Herr v. Liliencron hat geschrieben: ↑Montag 8. April 2019, 17:40Allerdings konnte mir noch niemand erklären, warum. Wie kann ein Sakrament zustande kommen, wenn die Brautleute das Sakrament einander gegenseitig spenden, in diesem Falle aber keiner von beiden diese Intention hat? Eigentlich geht das schon gar nicht, wenn nur einer der Kontrahenten Protestant ist.
Es gilt grundsätzlich (Summa Theol. III, q. 64, art. 8 ad 2):
Das heißt: Bei der Spendung eines Sakramentes findet die Intention der Kirche ihren Ausdruck in den bei der Spendung vom Spender im Namen der Kirche gesprochenen Worten; diese Worte genügen zur Gültigkeit, wenn nicht vonseiten des Spenders oder des Empfängers etwas Gegenteiliges ausgedrückt wird. Ein rein innerer Vorbehalt des Spenders macht also das Sakrament nicht ungültig, ebenso wenig ein Zweifel oder ein Mangel an Glauben; um die in den gesprochenen Worten enthaltene Intention der Kirche nichtig zu machen, und nicht mehr "das zu tun, was die Kirche tut", muß das Gegenteilige ausdrücklich formuliert werden.minister sacramenti agit in persona totius Ecclesiae, cuius est minister; in verbis autem quae proferuntur, exprimitur intentio Ecclesiae; quae sufficit ad perfectionem sacramenti, nisi contrarium exterius exprimatur ex parte ministri et recipientis sacramentum
Damit ist die absolut festzuhaltende objektive Ökonomie der Sakramente gewährleistet: der menschliche Spender ist (servatis servandis) reines Instrument des eigentlichen Spenders Christus.
Soweit allgemein.
Da nun bei der Eheschließung sich die Brautleute gegenseitig das Sakrament spenden, muß m.E. die Intention im von ihnen auszudrückenden Ehekonsens gesucht werden.
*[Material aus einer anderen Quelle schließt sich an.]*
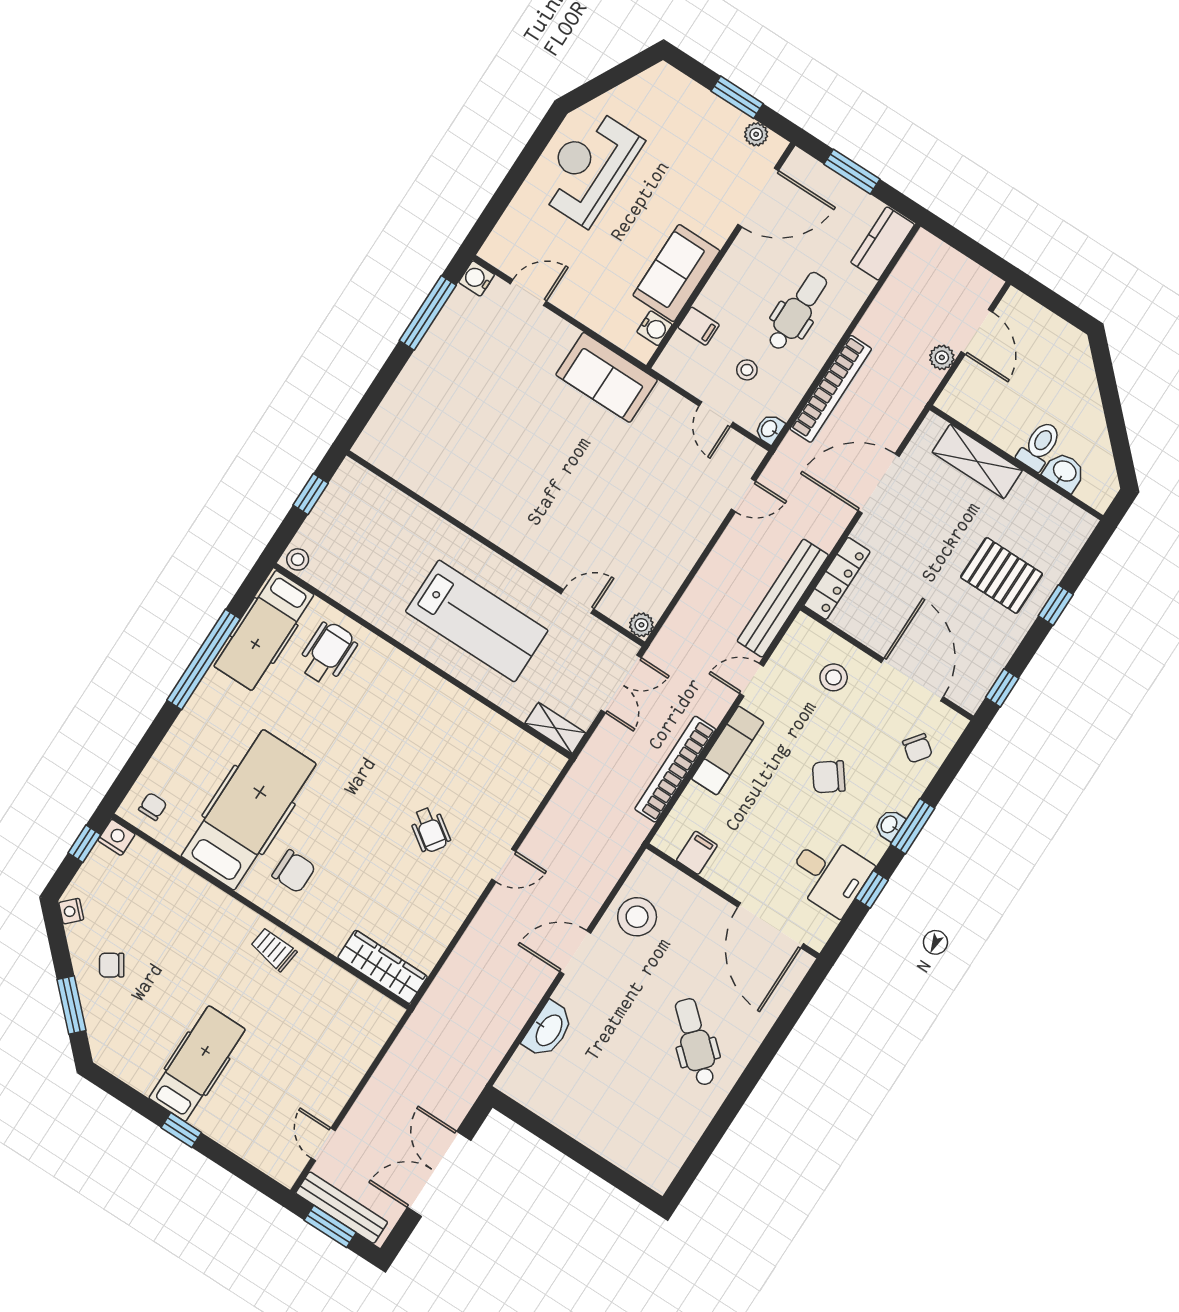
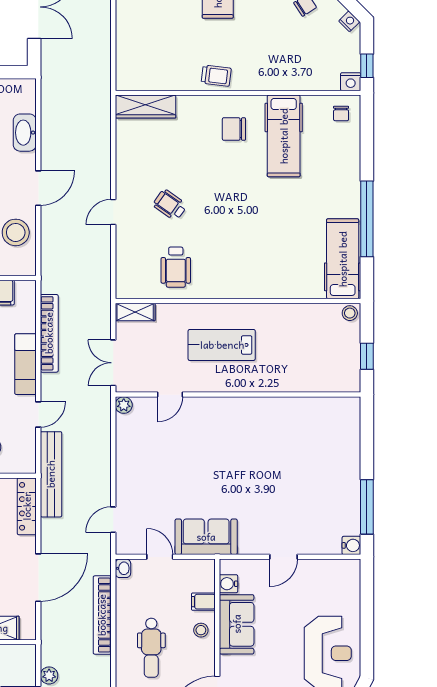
door: (528, 292) -> (284, 557), moved
stool: (747, 370) -> (201, 630), moved
sofa: (607, 377) -> (206, 537), moved
lab bench: (477, 621) -> (222, 345), width x0.73, depth x0.72
wheelchair: (327, 653) -> (176, 267), moved
hospital bed: (249, 810) -> (284, 136), width x0.73, depth x0.78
Für einen gültigen Konsens genügt aber das Minimum, nämlich das Wissen um das Wesen der Ehe als einer dauernden Verbindung zwischen Mann und Frau zur Erzeugung von Kindern, und der Wille, eine solche Verbindung zu schließen.
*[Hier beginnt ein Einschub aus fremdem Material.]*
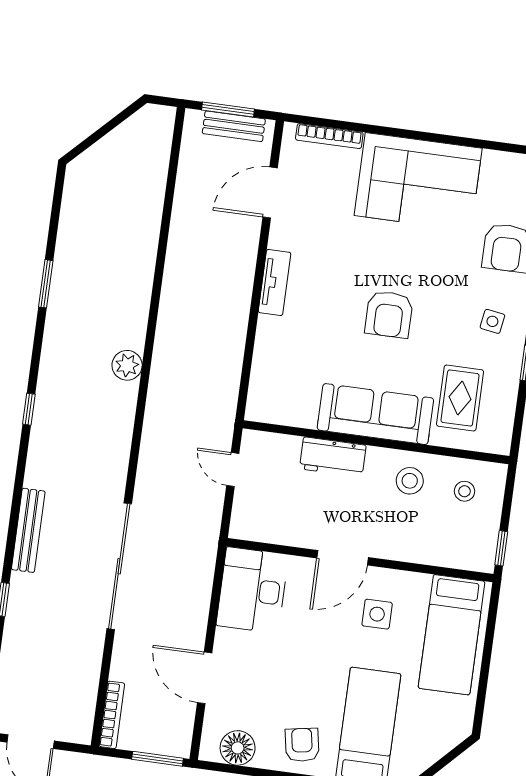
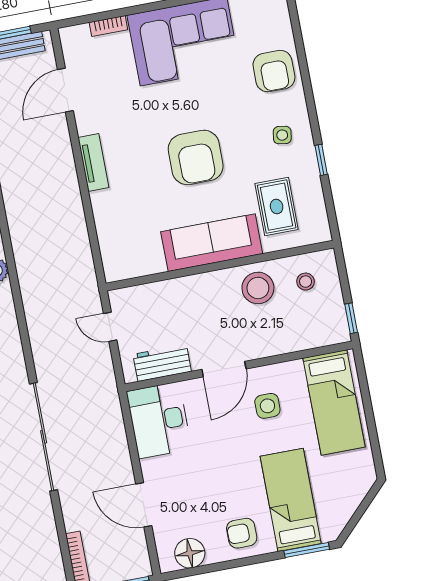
bookcase: (329, 136) -> (108, 26), width x0.64
armchair: (389, 314) -> (196, 157), width x1.36, depth x1.36
workbench: (333, 457) -> (162, 363), moved, turned 180
stool: (410, 481) -> (258, 288), width x1.38, depth x1.38
armchair: (302, 745) -> (242, 533), turned -80

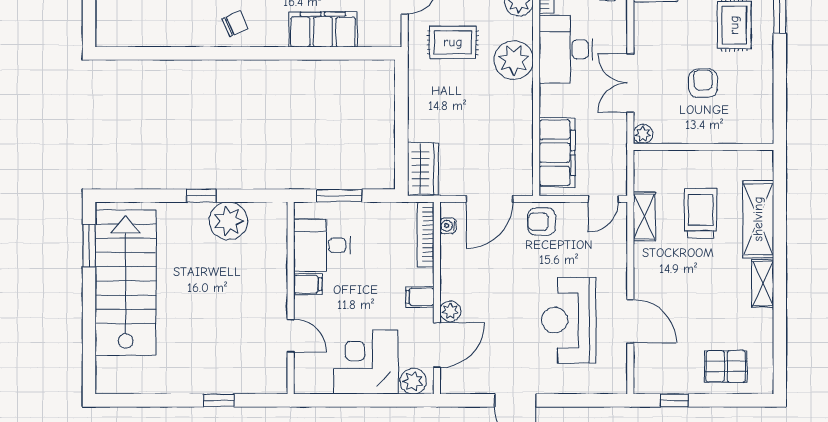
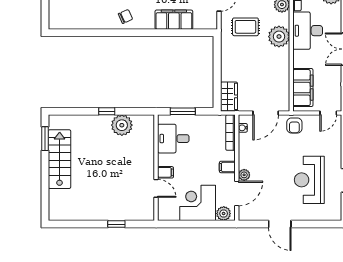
armchair: (542, 222) -> (294, 126), turned -90
stairs: (126, 283) -> (60, 159), width x0.73, depth x0.66
filing cabinet: (308, 284) -> (166, 172), moved

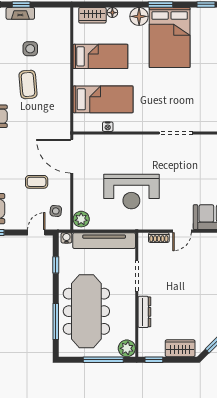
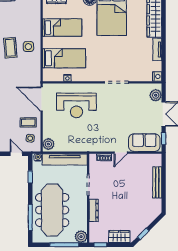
side table: (30, 49) -> (28, 47), moved
coffee table: (37, 182) -> (28, 122), moved
reception desk: (131, 192) -> (76, 105), moved
door: (36, 233) -> (16, 154), hinge flipped

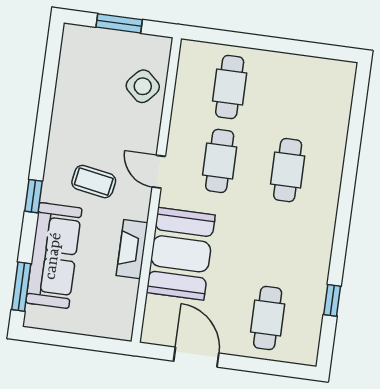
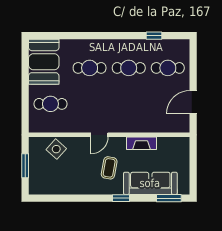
cafe table: (220, 161) -> (129, 68), moved
booth: (181, 254) -> (44, 62), moved, turned 90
Dieses Wissen wird bei Geschlechtsreifen von Rechts wegen vorausgesetzt. Eine gegensätzliche Vermutung müßte bewiesen werden. Sollte aber dieses Wissen nicht vorhanden sein, käme kein gültiger Ehekonsens zustande.
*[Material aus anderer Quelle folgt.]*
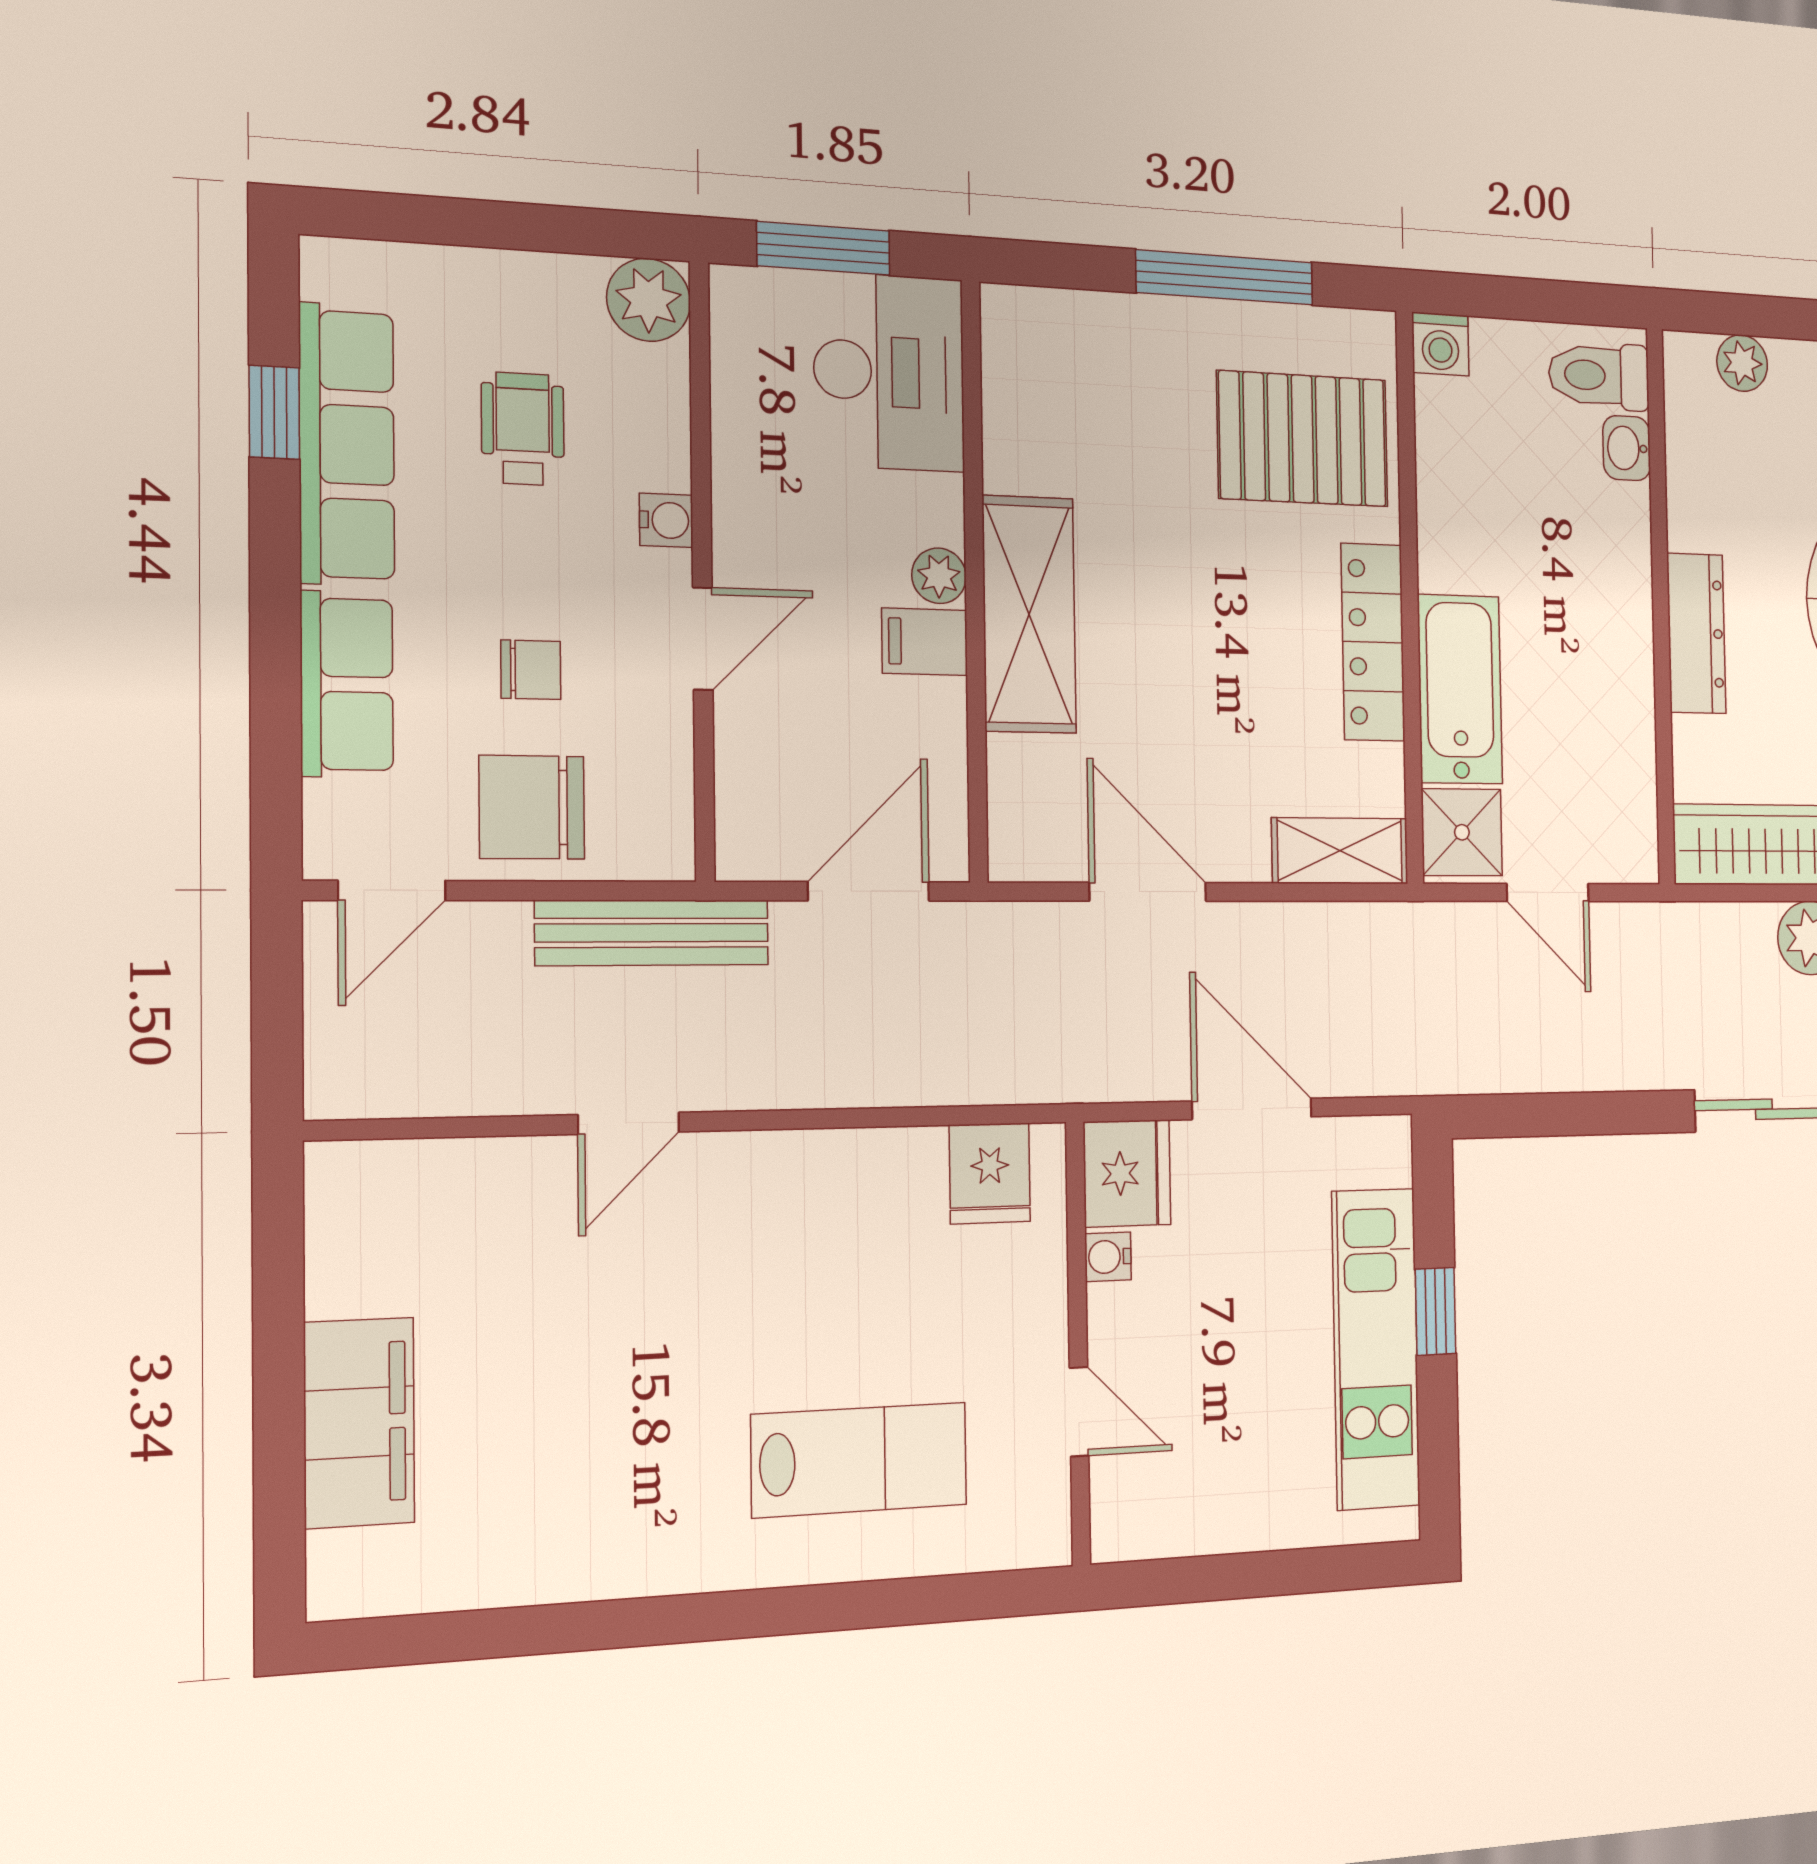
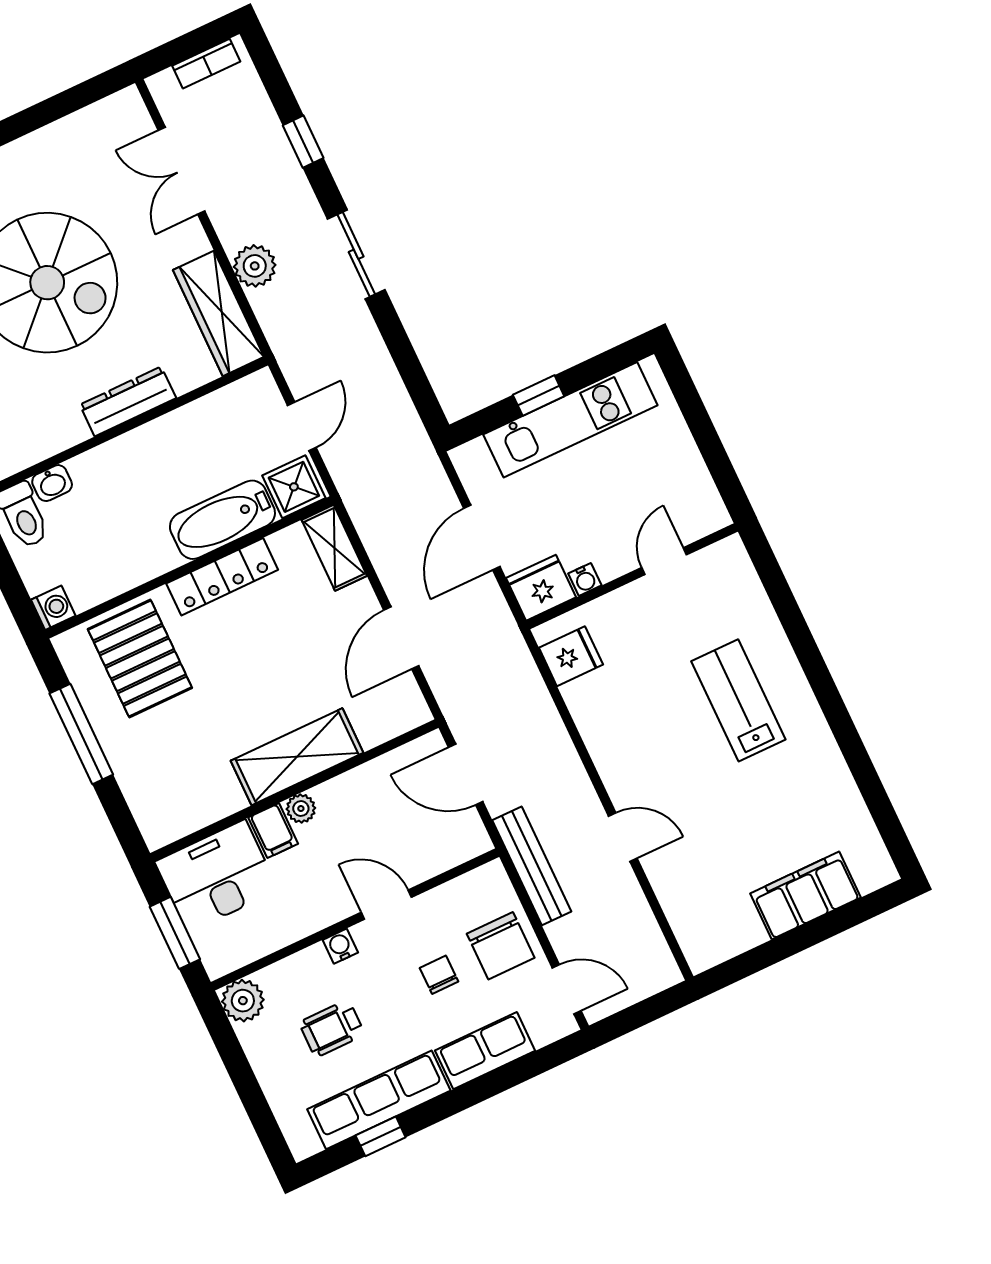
filing cabinet: (925, 642) -> (273, 831), moved
lab bench: (859, 1460) -> (738, 700), moved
Das Wollen kann durch Zwang oder Bedrohung zunichte gemacht werden; die Beweislast für diesen Zwang oder diese Bedrohung liegt dann aber bei demjenigen, der die Klage der Nichtigkeit wegen Konsensmangels erhebt. Es wird präsumiert, daß das innere Wollen mit dem äußerlich ausgedrückten Wollen konform geht. Das Gegenteil müßte bewiesen werden.
Das ist aber was anderes als ein Irrtum über gewisse wesentliche Eigenschaften der Ehe, wie ihre Einheit, Unauflöslichkeit ("dauernd" und "unauflöslich" decken sich nicht!) oder Sakramentalität: ein solcher Irrtum beeinträchtigt die Gültigkeit des Konsenses nicht, auch dann nicht (jedenfalls pro foro externo!), wenn dieser Irrtum für die Eheschließung bestimmend war, d.h. wenn die Ehe nicht geschlossen wäre, wenn ein Kontrahent gewußt hätte, daß sie ein Sakrament und unauflöslich ist ; nur wenn ein solcher Irrtum (als qualifizierter Irrtum) ausdrücklich zur Bedingung der Eheschließung erhoben würde, wäre der Konsens ungültig.
Das heißt auch, daß ein positiver Willensakt, ein wesentliches Element der Ehe auszuschließen (etwa den Kindersegen), pro foro externo nur dann konsensirritierend wäre, wenn er beweisbar ist, bzw. bewiesen würde. Ein niemals ausgedrückter, stillschweigend gesetzter gegenteiliger Willensakt hätte höchstens pro foro interno konsensirritierenden Effekt, was für die Praxis aber nichts bedeutet.
Denn der Unterschied zwischen beiden (indifferentem error simplex und konsensirritierendem error qualificatus) ist in der Praxis oft schwierig bis unmöglich. Da die Gültigkeit der Ehe aber immer vorausgesetzt wird (matrimonium gaudet favore iuris), wird der error simplex vorausgesetzt, und muß der error qualificatus bewiesen werden.
Einzelheiten in den Handbüchern der Moral und den Kommentaren zum CIC (Jone, Prümmer, Eichmann, Aertnys).